• **WORK REQUIRED**
Copy out the items below, from the line containing "لا تفوت أفضل" to the line containing "Das Geruest", including both of those lines, and leave out the pictures.

• **DATASET EXTRACT**
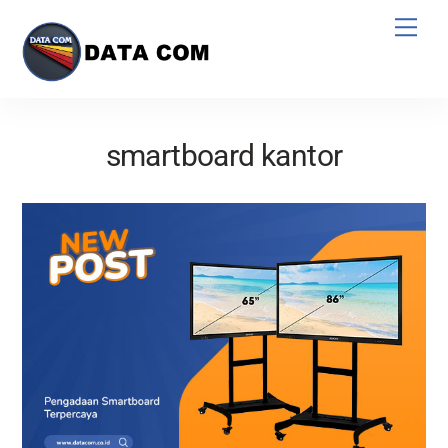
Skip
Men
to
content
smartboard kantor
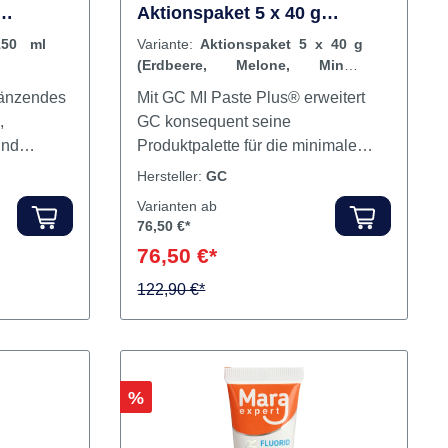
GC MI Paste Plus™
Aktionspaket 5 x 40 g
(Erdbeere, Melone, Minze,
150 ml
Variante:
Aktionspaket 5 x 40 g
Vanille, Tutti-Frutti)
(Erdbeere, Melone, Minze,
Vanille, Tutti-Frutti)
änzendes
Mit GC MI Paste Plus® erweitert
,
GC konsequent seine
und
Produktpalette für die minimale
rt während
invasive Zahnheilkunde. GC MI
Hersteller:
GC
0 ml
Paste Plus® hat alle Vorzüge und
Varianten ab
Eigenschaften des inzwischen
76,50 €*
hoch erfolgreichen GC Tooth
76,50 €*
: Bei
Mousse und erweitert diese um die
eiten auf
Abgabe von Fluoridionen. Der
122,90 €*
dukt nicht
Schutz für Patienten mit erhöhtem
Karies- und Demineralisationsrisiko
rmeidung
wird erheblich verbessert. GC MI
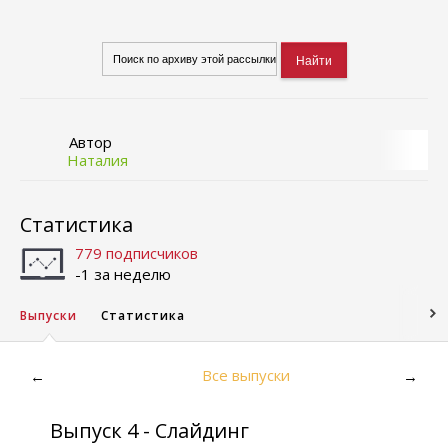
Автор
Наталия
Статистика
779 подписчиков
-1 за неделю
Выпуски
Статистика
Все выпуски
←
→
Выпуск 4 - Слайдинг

--

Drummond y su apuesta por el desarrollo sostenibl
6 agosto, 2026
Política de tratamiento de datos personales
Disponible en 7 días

* * *

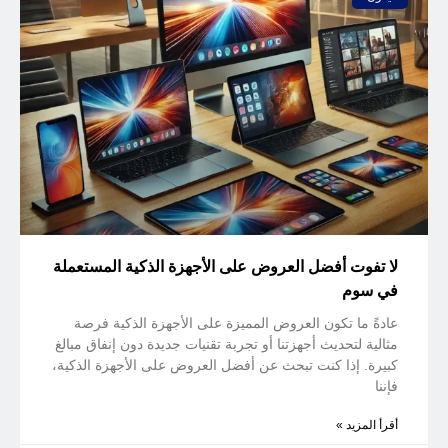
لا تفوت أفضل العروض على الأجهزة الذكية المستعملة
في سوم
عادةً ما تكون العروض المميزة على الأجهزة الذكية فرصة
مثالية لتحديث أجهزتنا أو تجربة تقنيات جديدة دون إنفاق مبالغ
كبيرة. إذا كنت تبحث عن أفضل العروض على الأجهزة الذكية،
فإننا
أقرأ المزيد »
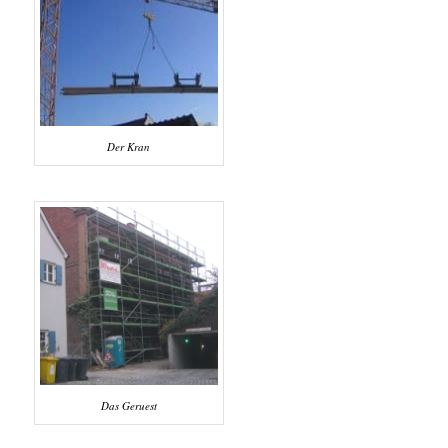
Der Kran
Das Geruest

• **REPLY TO THE TASK**
لا تفوت أفضل العروض على الأجهزة الذكية المستعملة
في سوم
عادةً ما تكون العروض المميزة على الأجهزة الذكية فرصة
مثالية لتحديث أجهزتنا أو تجربة تقنيات جديدة دون إنفاق مبالغ
كبيرة. إذا كنت تبحث عن أفضل العروض على الأجهزة الذكية،
فإننا
أقرأ المزيد »
Der Kran
Das Geruest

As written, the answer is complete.